RUMMY PARK by REBECCA LU KIERNAN
FIONNA DONEY SIMMONDS ReviewsRummy Park by Rebecca Lu Kiernan
(E-Published by www.deaddrunkdublin.com, 2006)
A Grand Passion
I love Rebecca Lu Kiernan’s poetry. It is passionate, raw, honest and strong. I imagine her after each poem either sitting back exhausted or striding joyously along the beach with her head thrown back, filled with exhilaration at the unloading of her creative soul and throwing sticks for her puppy as far as her superhuman feeling will allow her. In Rummy Park, Kiernan’s collection of poems and images offers one a journey into a no-holds barred relationship. Each of her poems in the series read as a love letter: to herself, to her former lover, to her present lover, to the future. This is poetry that aches with the legendary Grand Passion. Surreal images of ‘giant’ balloons, mannequins in buses, statues of angels and photographs of neighbourhoods at night work to create a basis from which the fictional Rummy Park springs. Rebecca Lu Kiernan’s words do the rest. Each image adds extra meaning to the poems, drawing just an ounce more out of the words and vice versa.
The up and down journey of this Grand Passion tells of the poet’s surrender to her emotions and instinct, of these being tempered by her memories and the fear her past relationship has not been wholly laid to rest, and of her struggle to remain herself. This surrender and fear are felt with every word.
Will you be my winter love?
Will you stay through spring?
Will you tell the other angels goodbye
And thanks for everything?
--2. Other Angels
The simplicity of this final stanza is childlike. She doesn’t demand, she asks. Humility and insecurity haunt every word. Images crop up again and again throughout this collection; the grey dog, suitcases, X, celestial beings: and each ties the poems together.
I was unbreakable before that night,
A kiss so unexpected and so kind.
I was safe, angelically certain
In the secret sanctuary of my
Criminal mind.
The universe spinning,
Stars raining down.
The green sea was a new voice calling.
You could not swim.
You crossed your arms.
My darling, I kept falling
Into the pedestrian green sea,
Calm, a silence that never spoke to me.
Or, is it that I could not hear
Until your wings thrashed so unwishingly near?
--37. Novice
I find Kiernan to be a chameleon with her poetry. She can write the softest most melancholy of lines but then a wicked sharpness is also part of her style. Kiernan’s words can slash across the page. Personally, I cannot get enough of her poetry. I can read it again and again, and I do. Kiernan holds nothing back. She abides by no rules. Take the poem "Say You Will", for example, the detail is excruciatingly precise. I didn’t know what my perineum was until I fell pregnant!
I have no right to ask.
You’ll maul me like the creature of my dream.

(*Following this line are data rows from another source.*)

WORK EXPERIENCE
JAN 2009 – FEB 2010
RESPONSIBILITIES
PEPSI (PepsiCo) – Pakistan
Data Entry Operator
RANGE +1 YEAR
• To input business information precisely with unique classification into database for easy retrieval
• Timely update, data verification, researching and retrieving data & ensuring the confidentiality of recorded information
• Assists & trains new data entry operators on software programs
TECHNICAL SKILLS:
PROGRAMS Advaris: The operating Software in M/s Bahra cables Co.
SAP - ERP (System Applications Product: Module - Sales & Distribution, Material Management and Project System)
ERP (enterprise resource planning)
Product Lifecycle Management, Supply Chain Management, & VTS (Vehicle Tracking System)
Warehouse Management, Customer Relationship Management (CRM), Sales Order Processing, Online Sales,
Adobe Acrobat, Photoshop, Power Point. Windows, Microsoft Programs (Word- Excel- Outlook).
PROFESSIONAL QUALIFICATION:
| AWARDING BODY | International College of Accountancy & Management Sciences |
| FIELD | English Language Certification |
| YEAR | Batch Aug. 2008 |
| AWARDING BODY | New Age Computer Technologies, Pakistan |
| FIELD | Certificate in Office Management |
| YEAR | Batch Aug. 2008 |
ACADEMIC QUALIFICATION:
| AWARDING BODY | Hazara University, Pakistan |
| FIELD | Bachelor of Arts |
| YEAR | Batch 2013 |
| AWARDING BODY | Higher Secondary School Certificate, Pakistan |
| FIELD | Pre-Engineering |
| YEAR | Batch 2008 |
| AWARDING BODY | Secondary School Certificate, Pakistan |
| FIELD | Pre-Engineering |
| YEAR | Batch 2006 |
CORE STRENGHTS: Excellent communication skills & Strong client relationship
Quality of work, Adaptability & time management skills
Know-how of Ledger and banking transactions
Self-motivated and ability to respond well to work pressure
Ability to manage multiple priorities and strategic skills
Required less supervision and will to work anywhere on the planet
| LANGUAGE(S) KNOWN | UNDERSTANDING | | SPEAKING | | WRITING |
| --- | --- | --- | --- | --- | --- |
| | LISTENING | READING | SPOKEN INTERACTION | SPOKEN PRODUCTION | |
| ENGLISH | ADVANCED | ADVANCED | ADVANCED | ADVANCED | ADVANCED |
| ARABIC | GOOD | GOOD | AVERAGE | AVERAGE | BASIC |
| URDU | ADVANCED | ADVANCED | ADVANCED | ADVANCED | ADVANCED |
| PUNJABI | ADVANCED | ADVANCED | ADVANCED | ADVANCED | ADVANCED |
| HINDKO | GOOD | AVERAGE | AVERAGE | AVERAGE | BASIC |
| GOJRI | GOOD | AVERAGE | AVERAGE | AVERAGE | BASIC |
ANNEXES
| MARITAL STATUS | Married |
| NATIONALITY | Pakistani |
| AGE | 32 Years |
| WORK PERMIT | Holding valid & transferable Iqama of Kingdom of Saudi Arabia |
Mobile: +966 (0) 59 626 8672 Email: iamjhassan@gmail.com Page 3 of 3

You’ll come in my hair on my wedding day
Deflowering the baby’s breath
In my tight French twist.
You’ll spill wine on my eggshell white gown.
You’ll crush my calla lily bouquet
Under your anaconda boots.
You’ll jam both my nipples into your mouth
Just as he says, “I do.”
You’ll take my panties down and spank me
With your monogrammed turquoise belt.
Of course,
You’ll tongue my perineum
In the reception line.
You’ll eat smoked salmon
Out of your black cowboy hat
And fall ass backwards
Into my seven layer cake.
After I have apologized for your behaviour,
You’ll break into our honeymoon suite
And just when I
Am coming on my new husband’s face
You’ll force me to ass fuck him
With a purple strap-on cock
At gunpoint.
See how you always ruin everything?
--56. Say You Will
The fact that Kiernan has also published a book of erotica may come as no surprise. She does not shy away from anything and I love the fierce freedom with which she writes. Despite some of the more explicit of lines, these poems are more romantic than any Mills and Boon or Barbara Taylor Bradford. One emotion, one memory, and one man after another beset our vulnerable heroine, and this reader couldn’t help but envy the adventure of that love. I consider Kiernan among the very finest poets of our generation. In her poetry are the finest examples of what poetry can achieve. So it is with a sense of frustration that I once again complain about errors being made in the transference of poetry on to the web. Any site that handles poetry and other writing should be especially diligent. Deaddrunkdublin.com has let Rebecca Lu Kiernan down with some sloppy proofreading. So when Rebecca emailed me with a taster of her next collection and said she hoped to get it published in print, I was overjoyed. I only hope the wise publisher that takes her work on proves to have less margin for error. Big things lie ahead for this poet.
*****
Fionna Doney Simmonds is the Poetry Editor for ezine Moondance.com and reviews regularly for other ezines and magazines. Passionately commited to the written word she is doing all she can to restore Poetry to its rightful place as Queen of literature.